We’ve begun! If you haven’t, don’t worry, come along at your own pace. It’s a big book.
In this introduction, Piketty starts out by taking us back to school to look at the history of Economics, and its apocalyptic tendencies. While most of us remember Ricardo for Comparative Advantage, he reminds us that, like Malthus and Marx, his was an apocalyptic vision about the path of capital and distribution of resources after it. Malthus saw the world as we knew it ending from the scarcity of food, Ricardo from the accumulation of land resources in land-owning capitalist’s hands, and Marx from industrial capital concentration, culminating in massive global communist revolutions. Of course, spoilers, none of these things actually happened. Why were economists so wrong so much of the time?
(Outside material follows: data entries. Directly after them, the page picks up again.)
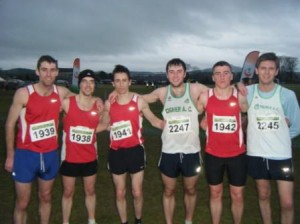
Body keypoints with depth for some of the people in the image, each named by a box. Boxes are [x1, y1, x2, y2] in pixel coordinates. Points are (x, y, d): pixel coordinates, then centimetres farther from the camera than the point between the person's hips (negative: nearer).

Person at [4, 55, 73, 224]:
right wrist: (10, 155, -3)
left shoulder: (62, 93, -4)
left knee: (46, 197, 19)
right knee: (22, 203, 8)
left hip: (51, 154, 3)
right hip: (26, 154, -3)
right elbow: (10, 125, -5)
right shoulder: (23, 93, -13)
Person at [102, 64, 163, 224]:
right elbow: (104, 126, 14)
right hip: (116, 152, 2)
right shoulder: (108, 104, 0)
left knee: (137, 192, 8)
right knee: (120, 193, 13)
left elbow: (154, 121, 3)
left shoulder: (139, 101, -6)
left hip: (135, 150, -1)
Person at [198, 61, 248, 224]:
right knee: (215, 193, 15)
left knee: (237, 195, 11)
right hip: (213, 154, 0)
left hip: (237, 154, 0)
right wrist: (208, 127, 3)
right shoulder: (205, 97, -6)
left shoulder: (240, 97, -6)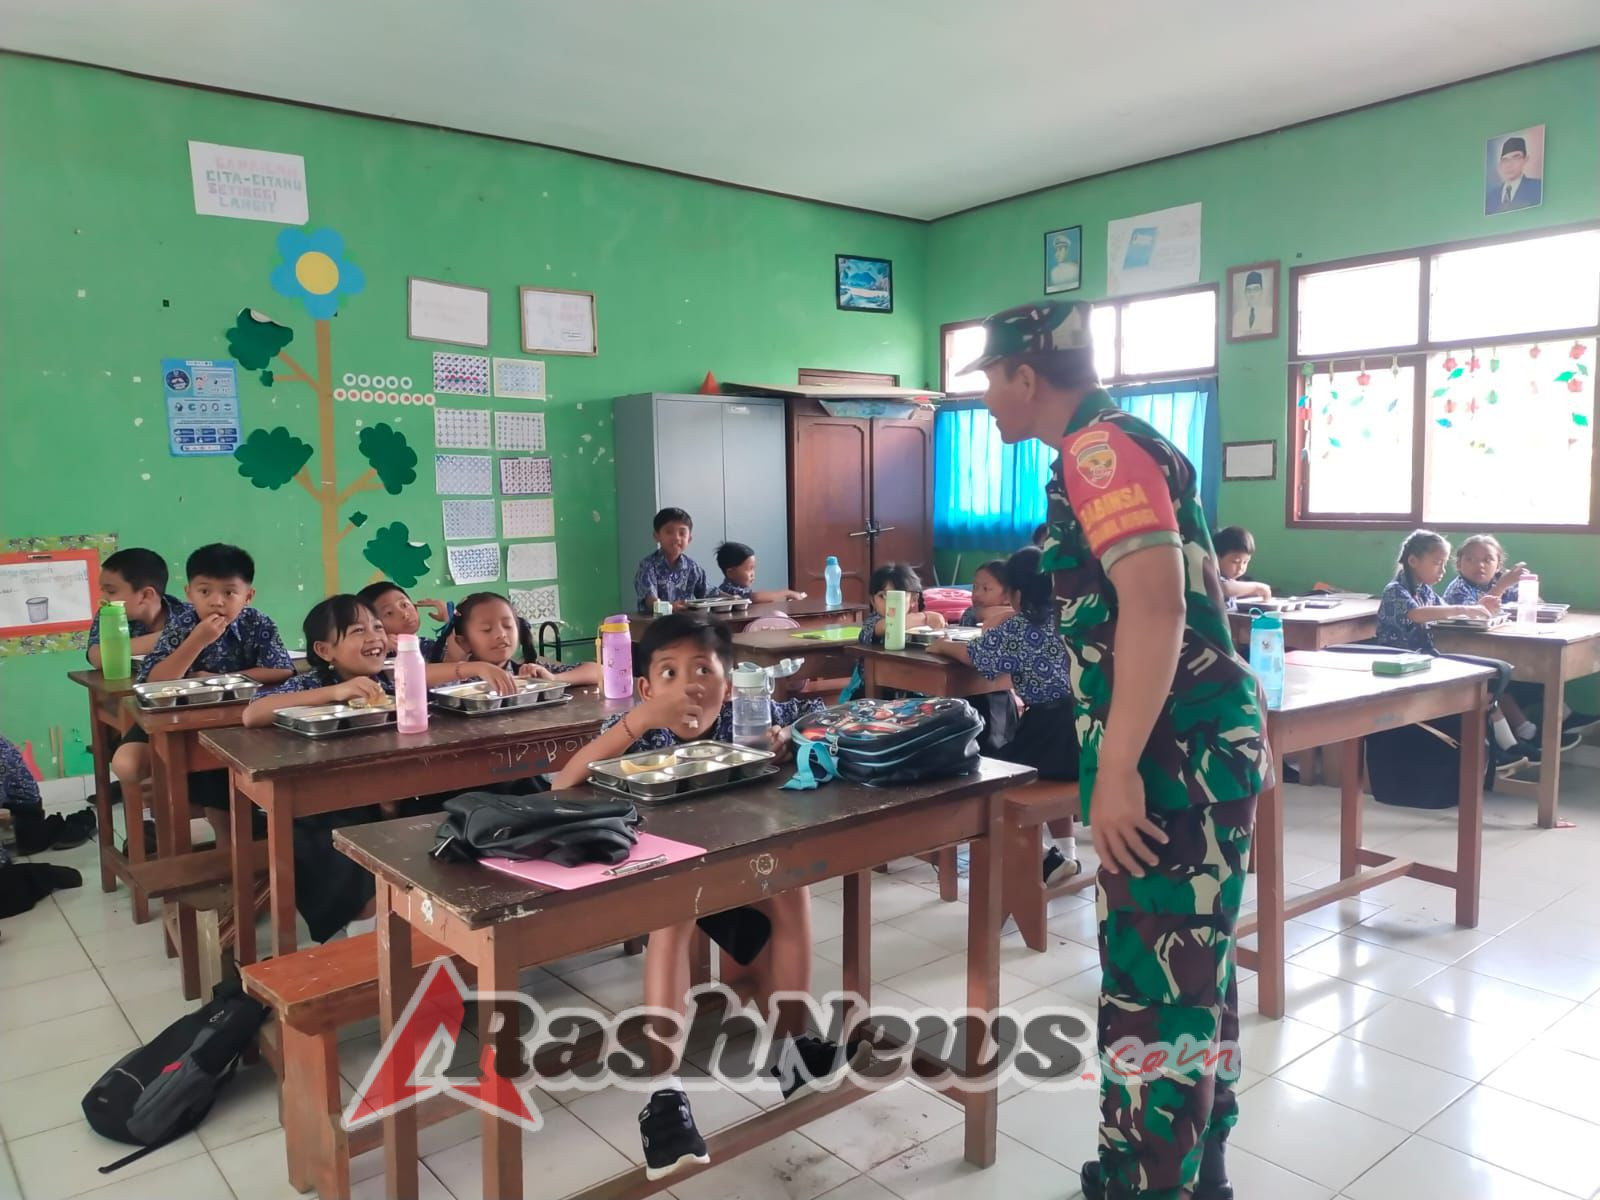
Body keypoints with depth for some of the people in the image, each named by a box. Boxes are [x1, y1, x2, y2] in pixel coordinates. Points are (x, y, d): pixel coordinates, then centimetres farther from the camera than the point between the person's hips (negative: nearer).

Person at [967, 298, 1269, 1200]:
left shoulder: (1101, 448, -13)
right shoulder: (1119, 445, 18)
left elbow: (1156, 604, -26)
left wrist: (1116, 767, -26)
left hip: (1176, 751, -11)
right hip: (1198, 743, 11)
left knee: (1154, 981, -1)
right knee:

Piketty wants us to understand something: that early Economics, including not only these pretty smart guys but a bunch of other smart guys, was working without real world data. It was essentially ethnography and math, complete with economic theories born out of visits to inns, industrial workplaces, and so on. Without any data, even brilliant observations about economic culture were doomed to make bad predictions.
From 19th century doom and gloom Piketty switches to the “fairytale” of Kuznets — but it’s the first tale with data behind it, and that’s important. By the mid 20th century Simon Kuznets was telling the tale of capitalism giving rise to greater income equality as almost a natural consequence of the system. In fact, much of post-war economics was starting to rely on data which had never been accessible before: national accounts, tax data, estate data, etc., often tabulated by hand. But with two world wars and a worldwide depression that limited window on the first data-rich analysis of capitalism was necessarily flawed. While Kuznets himself cautioned generalizing from this window he knew was narrow in his papers, he was more exuberant in his speech, and it was what the post-war world wanted to hear.
To build on this history, Piketty tells us about the data he is working with for this next century analysis, and again, he cautions us about its limitations and gaps. He also tells us about how other datasets were gathered, listing them off, and emphasizing how much modern research tools, like computers have made his job far easier than his predecessors.
The first conclusion of his data is refreshing: that you can’t divide economics from politics and pretend to predict things. The second conclusion is more ominous, it is that things can really go terribly wrong in capitalism, that the system doesn’t correct itself naturally.
Together, we can take these as capitalism doesn’t exist beyond politics, and nothing in economics is going to take care of us, we have to take care of ourselves. But take care of ourselves from what? Piketty goes on to describe some of the problems of progressing inequality, with hints that he will expand on these later.
And lastly, he briefly excoriates his field for its obsession with math and disdain for the other “soft” social sciences. As someone who has for many years referred to Economics as “a science desperately searching for a coefficient,” this was edifying for me. If you come up with an idea and do math on it, that math can be pretty and a wonderful thing. But to connect it to the real world, to enter into the realm of science, you must be measuring something — a step woefully absent in much of the history of Economics. Piketty calls for his field to grow up; to play nice with the other social sciences, and don’t do more math than the data lets you do.
What do you think? What did Piketty miss? He takes Ricardo, Marx, and Malthus to task, but largely leaves Smith alone. Does Smith present problems for his ideas? And are you hooked yet?